The third leg of King of the Trails series had runners do 15K on Pulau Ubin. How’s that for novelty in Singapore’s running scene, eh?
(Video of the event. Click the Play button.)
Race info they provided in PDF had the essentials covered. Especially with ferry and van transfers going to the race venue and going back to the mainland, the estimated transfer times were factored in my travel plans.
The ushers on both ferry terminals were moving people along smoothly from one stage to the next. Hardly any waiting time. And a guy welcoming everyone on arrival at the race venue pointing out where the toilets and the baggage drop opposite the pond. With people arriving in batches, that’s also easier to do. So efficient, I arrived earlier than initially planned.
Not familiar with the place, I plotted the route on Garmin Connect to have an idea on the elevation profile. Normally reliable, but this time I got pranked into believing its totally flat. Turned out it has slopes all over when traversing inland. Reminded me a lot like the roads of another popular island, Sentosa, when I ride them on my bike.
Speaking of pranks… I believe I was not the only one who expected more trails than tarmac. Though the event website did declare from the start (since Q1) that this leg is 20% trail / 80% road, the gravel/dirt section was actually just a fleeting 8% experience of the distance (did the maths on my Strava). I remember this segment more for the choke point.
The sun was obscured in most parts by tall trees even with the unusually late 9am flag off. Regardless for less fleet footed participants like myself, the longer I was out on the course, there was no escape from the rising temperature and humidity. Had to spray my face with water from my soft flask, while another opted to be in his birthday suit to keep cool.
The race is a succession of out-and-back routes fanning to different corners of the island. There were only 2 water stations but smartly positioned to be accessed every 3-4 kms.
The scenery? Downtown Ubin does look like its stuck in the 70s. If they charge people for every Instagram picture taken there, then it would have been a viable source of revenue for the island. But the running route totally avoid this part.
Where we ran, the roads were almost always bordered by forests, garden-like greeneries, and the occasional appearance of an old wooden house and canteen. With only a few residents left on the island, and the authorities big on preserving what’s left in the island, it hardly feels rural. Its more garden-esque / nature-park-ish than rustic. Somewhat similar to riding through Mount Pleasant road with the occasional colonial black and white bungalow peeking behind the trees.
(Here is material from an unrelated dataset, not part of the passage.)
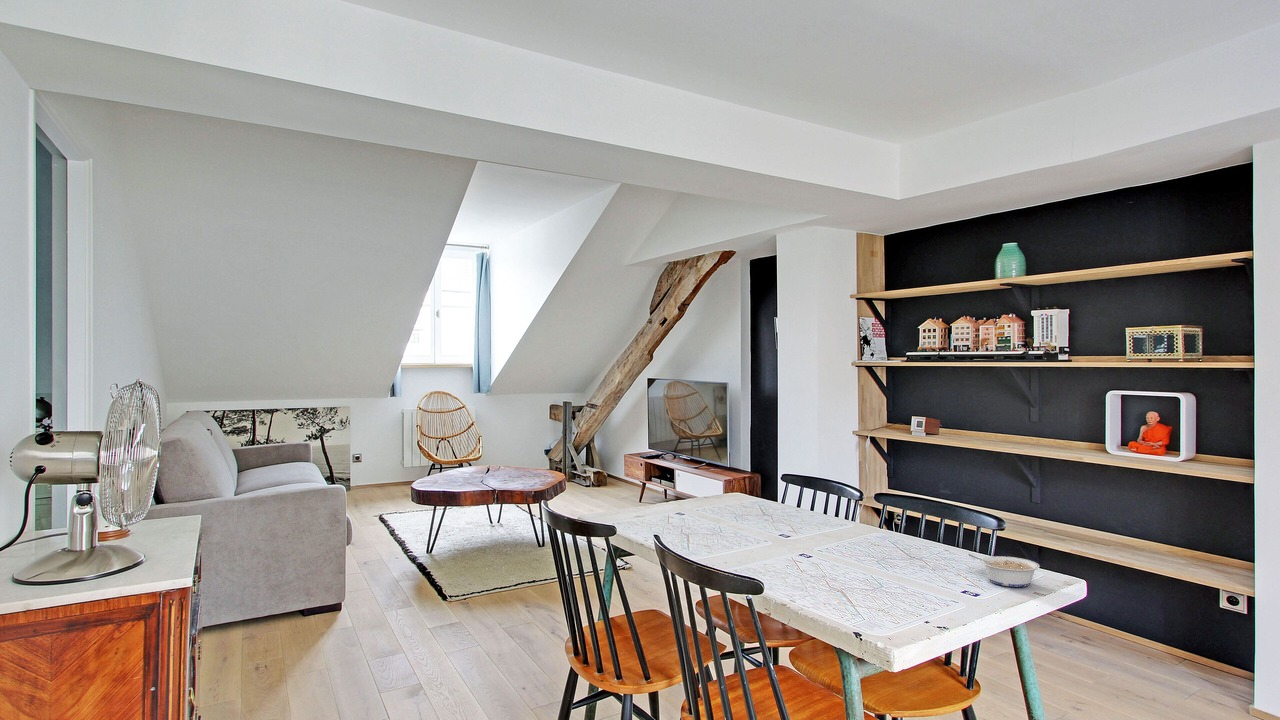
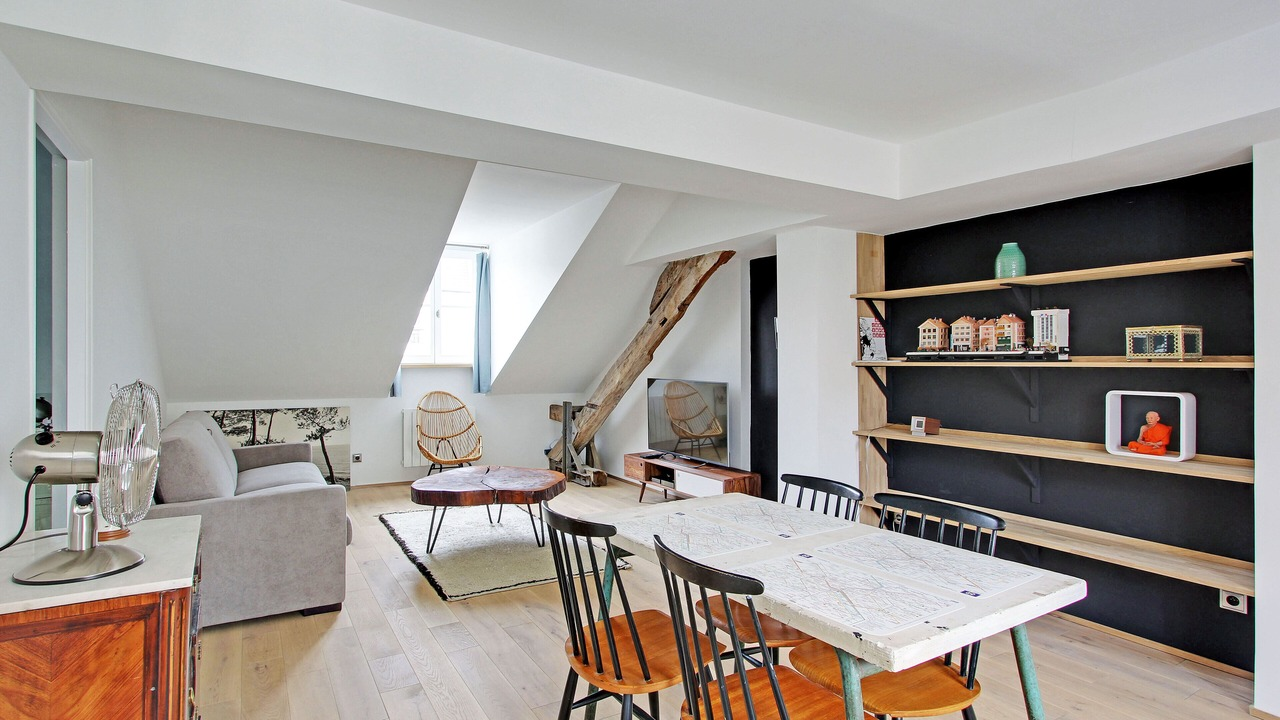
- legume [967,553,1041,588]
But I can imagine myself hanging out at these places with a cold beer in hand on the warm evening and a clear night sky, then having kopi-o-kosong the next day to mask a hangover after eating nasi lemak. Do they have WiFi?
Overall, great event, excellent venue. Well done guys. If there were actual running trails showcased here, I’d come back on my own to run. But will go back with my foldie to tackle those slopes and explore what else is there.